The Quantum Theory of Atoms in Molecules (QTAIM) provides a fairly unambiguous answer. First, I would like demonstrate the concept of an Atomic Basin. A region of space belongs to a given atom if the steepest ascent path through the electron density terminates at that atom. Consider a plane that contains the nuclei of the water molecule:
and the atomic basins could also be represented in 3D:
These atomic basins are the QTAIM definitions of ATOMS in MOLECULES. Note that there are gradient paths for each atom that extend to infinity, hence each atom could be considered an "external atom." (This is a quite trivial case, of course.)

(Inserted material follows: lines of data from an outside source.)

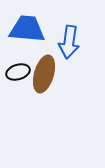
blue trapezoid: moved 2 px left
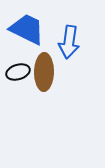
blue trapezoid: rotated 21 degrees clockwise
brown ellipse: moved 2 px up; rotated 15 degrees counterclockwise
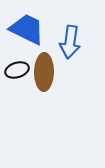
blue arrow: moved 1 px right
black ellipse: moved 1 px left, 2 px up
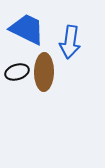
black ellipse: moved 2 px down
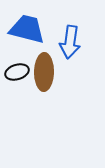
blue trapezoid: rotated 12 degrees counterclockwise
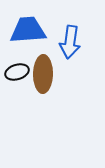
blue trapezoid: moved 1 px right, 1 px down; rotated 18 degrees counterclockwise
brown ellipse: moved 1 px left, 2 px down
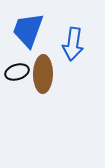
blue trapezoid: rotated 66 degrees counterclockwise
blue arrow: moved 3 px right, 2 px down
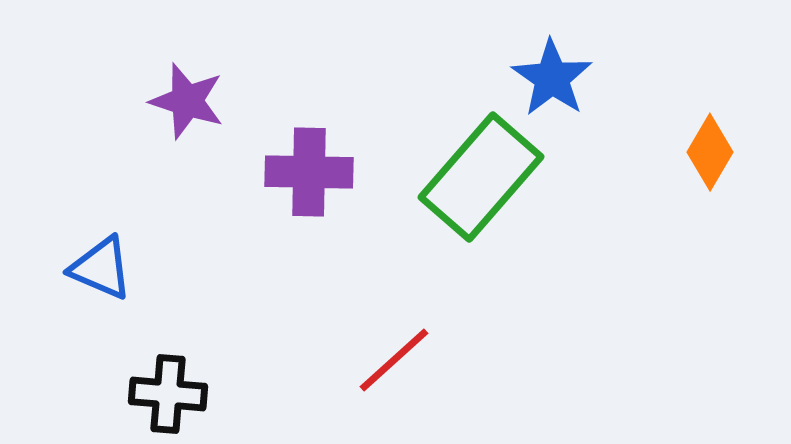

Now consider formamide in this configuration:
The atomic basins of form amide look like:
You can see that the carbon atom is fairly "inaccessible" in the plane of the molecule, but it does have some extent "peeking" out of the plane of the molecule (here, the maroon-colored basin, sorry for change-up in color):
This is a completely general concept, and so can be extended to any scenario. Here is a molecular graph of thiol on a silver cluster (meant to mimic a surface) (note the bond paths unambiguously show which atoms are bonded to what, even for C-Ag, S-Ag, H-Ag interactions where these "cooked-up" rules of hybridized bonding and "valency" are totally out of their league):
Plotting the atomic basins is just an exercise:
The final answer: you can define "interior atoms" as QTAIM atomic basins that do not have steepest ascent trajectories starting at infinity that terminate at that atom, such as an interior silver atom in the above example. If you are conceptually separating a system into a substrate and an adsorbate, then you could say "exterior" atoms of the substrate include the ones that have bond paths connecting the two.
I must caution that as two or more atoms approach each other, their atomic basins change their shape. (Of course they do!) And so one must consider the possibility that atomic basins of "exterior" atoms move out of the way and lead to exposure of what was, in isolation, an interior atom.
(PS: the atomic basins of peripheral atoms actually extend to infinity. Here, I have applied cutoffs so that one can actually plot the molecule in a finite region of space.]